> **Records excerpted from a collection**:
+ + + +
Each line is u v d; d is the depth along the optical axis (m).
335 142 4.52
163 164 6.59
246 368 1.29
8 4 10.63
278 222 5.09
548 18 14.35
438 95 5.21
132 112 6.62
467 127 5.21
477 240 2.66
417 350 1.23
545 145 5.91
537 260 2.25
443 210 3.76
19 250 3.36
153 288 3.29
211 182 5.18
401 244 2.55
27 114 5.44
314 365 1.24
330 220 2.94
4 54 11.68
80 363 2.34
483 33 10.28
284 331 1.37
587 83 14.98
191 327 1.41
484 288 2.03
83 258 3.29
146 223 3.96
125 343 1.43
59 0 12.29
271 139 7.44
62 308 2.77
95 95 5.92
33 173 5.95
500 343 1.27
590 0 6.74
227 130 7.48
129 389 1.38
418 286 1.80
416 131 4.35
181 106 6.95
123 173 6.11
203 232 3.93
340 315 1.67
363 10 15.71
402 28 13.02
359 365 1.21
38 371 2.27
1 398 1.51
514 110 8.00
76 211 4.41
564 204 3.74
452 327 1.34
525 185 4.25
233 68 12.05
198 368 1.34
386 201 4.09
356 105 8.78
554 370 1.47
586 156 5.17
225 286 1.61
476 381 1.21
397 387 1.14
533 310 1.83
+ + + +
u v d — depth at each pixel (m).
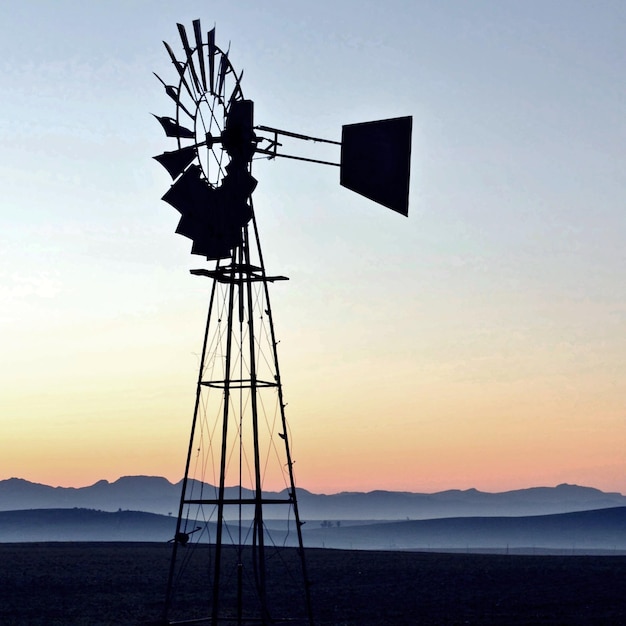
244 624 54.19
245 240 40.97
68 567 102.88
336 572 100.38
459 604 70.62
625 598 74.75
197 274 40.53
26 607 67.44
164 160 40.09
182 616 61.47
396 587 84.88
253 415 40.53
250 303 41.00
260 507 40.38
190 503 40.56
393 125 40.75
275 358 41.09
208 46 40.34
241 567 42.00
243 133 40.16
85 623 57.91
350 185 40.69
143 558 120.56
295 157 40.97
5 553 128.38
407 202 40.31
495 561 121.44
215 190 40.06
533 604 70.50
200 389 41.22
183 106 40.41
+ + + +
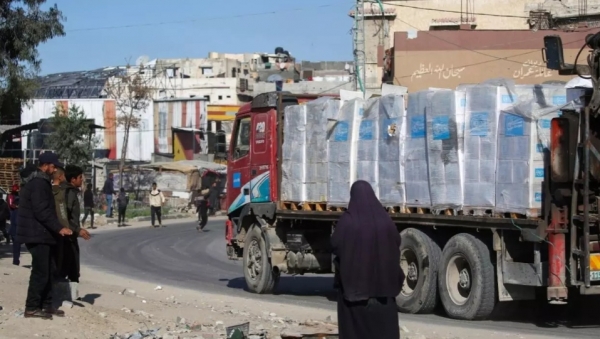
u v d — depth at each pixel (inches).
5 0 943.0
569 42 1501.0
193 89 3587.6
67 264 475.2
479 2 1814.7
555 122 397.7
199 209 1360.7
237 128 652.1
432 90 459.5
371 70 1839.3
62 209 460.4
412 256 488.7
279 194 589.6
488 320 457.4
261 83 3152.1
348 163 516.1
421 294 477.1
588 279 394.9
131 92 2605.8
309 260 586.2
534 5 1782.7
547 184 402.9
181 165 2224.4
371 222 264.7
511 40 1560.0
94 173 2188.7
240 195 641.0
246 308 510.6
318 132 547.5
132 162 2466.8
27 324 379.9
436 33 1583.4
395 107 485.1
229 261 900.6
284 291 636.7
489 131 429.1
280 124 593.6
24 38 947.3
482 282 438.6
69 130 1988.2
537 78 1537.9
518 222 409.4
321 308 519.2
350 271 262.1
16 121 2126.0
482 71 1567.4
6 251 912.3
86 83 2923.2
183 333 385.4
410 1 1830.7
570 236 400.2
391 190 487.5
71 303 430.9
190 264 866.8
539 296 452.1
+ + + +
> **WHAT THE TASK REQUIRES**: Your task is to restate, word for word, only those lines above that fall between the line holding "Each line is" and the line holding "533 310 1.83", inclusive.

> **YOUR SOLUTION**:
Each line is u v d; d is the depth along the optical axis (m).
335 142 4.52
163 164 6.59
246 368 1.29
8 4 10.63
278 222 5.09
548 18 14.35
438 95 5.21
132 112 6.62
467 127 5.21
477 240 2.66
417 350 1.23
545 145 5.91
537 260 2.25
443 210 3.76
19 250 3.36
153 288 3.29
211 182 5.18
401 244 2.55
27 114 5.44
314 365 1.24
330 220 2.94
4 54 11.68
80 363 2.34
483 33 10.28
284 331 1.37
587 83 14.98
191 327 1.41
484 288 2.03
83 258 3.29
146 223 3.96
125 343 1.43
59 0 12.29
271 139 7.44
62 308 2.77
95 95 5.92
33 173 5.95
500 343 1.27
590 0 6.74
227 130 7.48
129 389 1.38
418 286 1.80
416 131 4.35
181 106 6.95
123 173 6.11
203 232 3.93
340 315 1.67
363 10 15.71
402 28 13.02
359 365 1.21
38 371 2.27
1 398 1.51
514 110 8.00
76 211 4.41
564 204 3.74
452 327 1.34
525 185 4.25
233 68 12.05
198 368 1.34
386 201 4.09
356 105 8.78
554 370 1.47
586 156 5.17
225 286 1.61
476 381 1.21
397 387 1.14
533 310 1.83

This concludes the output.